The copy you return must match the listing word for word and carry no pictures.

________________________________________

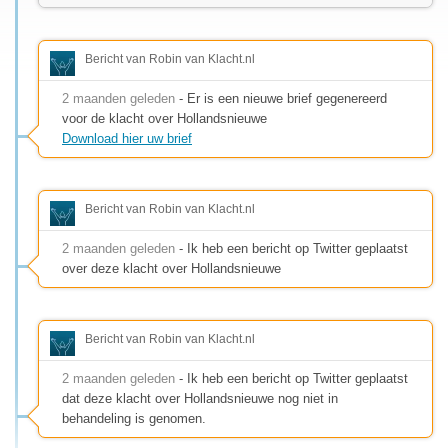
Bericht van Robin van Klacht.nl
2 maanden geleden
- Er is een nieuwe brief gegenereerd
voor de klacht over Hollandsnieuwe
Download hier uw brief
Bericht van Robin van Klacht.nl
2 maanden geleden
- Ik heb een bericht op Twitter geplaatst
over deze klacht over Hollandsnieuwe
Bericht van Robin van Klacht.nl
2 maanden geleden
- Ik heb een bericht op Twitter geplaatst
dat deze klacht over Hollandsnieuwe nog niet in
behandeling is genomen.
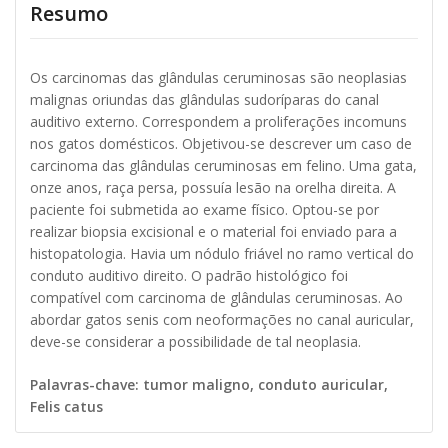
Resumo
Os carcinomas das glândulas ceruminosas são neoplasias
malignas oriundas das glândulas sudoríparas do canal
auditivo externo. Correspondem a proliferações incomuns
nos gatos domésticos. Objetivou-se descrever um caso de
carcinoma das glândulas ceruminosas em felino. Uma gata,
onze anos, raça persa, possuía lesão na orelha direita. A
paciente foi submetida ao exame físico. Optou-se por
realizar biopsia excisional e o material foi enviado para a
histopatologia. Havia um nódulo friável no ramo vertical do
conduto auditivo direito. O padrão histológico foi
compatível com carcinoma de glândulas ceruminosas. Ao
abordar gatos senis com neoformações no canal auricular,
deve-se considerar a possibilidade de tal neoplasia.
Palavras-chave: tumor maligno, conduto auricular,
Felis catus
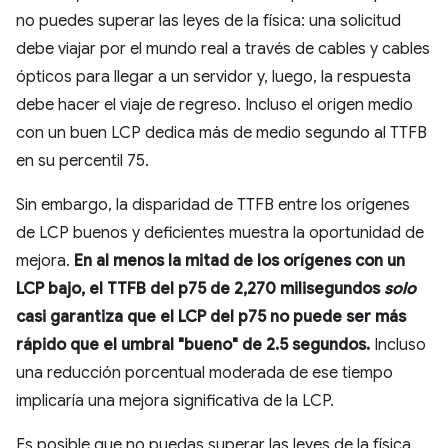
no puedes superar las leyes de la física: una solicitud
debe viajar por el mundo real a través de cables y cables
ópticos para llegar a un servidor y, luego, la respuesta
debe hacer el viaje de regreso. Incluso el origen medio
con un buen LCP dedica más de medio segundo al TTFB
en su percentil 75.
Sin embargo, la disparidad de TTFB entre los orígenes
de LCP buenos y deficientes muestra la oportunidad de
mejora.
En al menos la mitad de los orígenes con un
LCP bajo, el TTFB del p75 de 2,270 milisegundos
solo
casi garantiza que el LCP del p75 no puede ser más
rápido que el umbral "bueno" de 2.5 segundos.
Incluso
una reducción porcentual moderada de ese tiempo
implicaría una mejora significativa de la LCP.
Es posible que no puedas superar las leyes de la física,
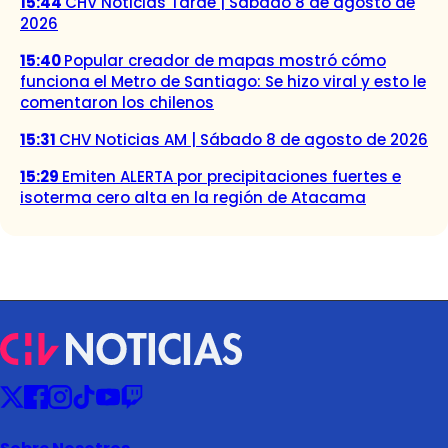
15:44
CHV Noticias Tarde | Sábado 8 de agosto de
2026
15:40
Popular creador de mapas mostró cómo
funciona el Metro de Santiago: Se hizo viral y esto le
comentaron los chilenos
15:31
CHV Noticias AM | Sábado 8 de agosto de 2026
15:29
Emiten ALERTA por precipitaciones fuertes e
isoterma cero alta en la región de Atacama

________________________________________

* [RESPONSE AREA]:
Bericht van Robin van Klacht.nl
2 maanden geleden
- Er is een nieuwe brief gegenereerd
voor de klacht over Hollandsnieuwe
Download hier uw brief
Bericht van Robin van Klacht.nl
2 maanden geleden
- Ik heb een bericht op Twitter geplaatst
over deze klacht over Hollandsnieuwe
Bericht van Robin van Klacht.nl
2 maanden geleden
- Ik heb een bericht op Twitter geplaatst
dat deze klacht over Hollandsnieuwe nog niet in
behandeling is genomen.
Resumo
Os carcinomas das glândulas ceruminosas são neoplasias
malignas oriundas das glândulas sudoríparas do canal
auditivo externo. Correspondem a proliferações incomuns
nos gatos domésticos. Objetivou-se descrever um caso de
carcinoma das glândulas ceruminosas em felino. Uma gata,
onze anos, raça persa, possuía lesão na orelha direita. A
paciente foi submetida ao exame físico. Optou-se por
realizar biopsia excisional e o material foi enviado para a
histopatologia. Havia um nódulo friável no ramo vertical do
conduto auditivo direito. O padrão histológico foi
compatível com carcinoma de glândulas ceruminosas. Ao
abordar gatos senis com neoformações no canal auricular,
deve-se considerar a possibilidade de tal neoplasia.
Palavras-chave: tumor maligno, conduto auricular,
Felis catus
no puedes superar las leyes de la física: una solicitud
debe viajar por el mundo real a través de cables y cables
ópticos para llegar a un servidor y, luego, la respuesta
debe hacer el viaje de regreso. Incluso el origen medio
con un buen LCP dedica más de medio segundo al TTFB
en su percentil 75.
Sin embargo, la disparidad de TTFB entre los orígenes
de LCP buenos y deficientes muestra la oportunidad de
mejora.
En al menos la mitad de los orígenes con un
LCP bajo, el TTFB del p75 de 2,270 milisegundos
solo
casi garantiza que el LCP del p75 no puede ser más
rápido que el umbral "bueno" de 2.5 segundos.
Incluso
una reducción porcentual moderada de ese tiempo
implicaría una mejora significativa de la LCP.
Es posible que no puedas superar las leyes de la física,
15:44
CHV Noticias Tarde | Sábado 8 de agosto de
2026
15:40
Popular creador de mapas mostró cómo
funciona el Metro de Santiago: Se hizo viral y esto le
comentaron los chilenos
15:31
CHV Noticias AM | Sábado 8 de agosto de 2026
15:29
Emiten ALERTA por precipitaciones fuertes e
isoterma cero alta en la región de Atacama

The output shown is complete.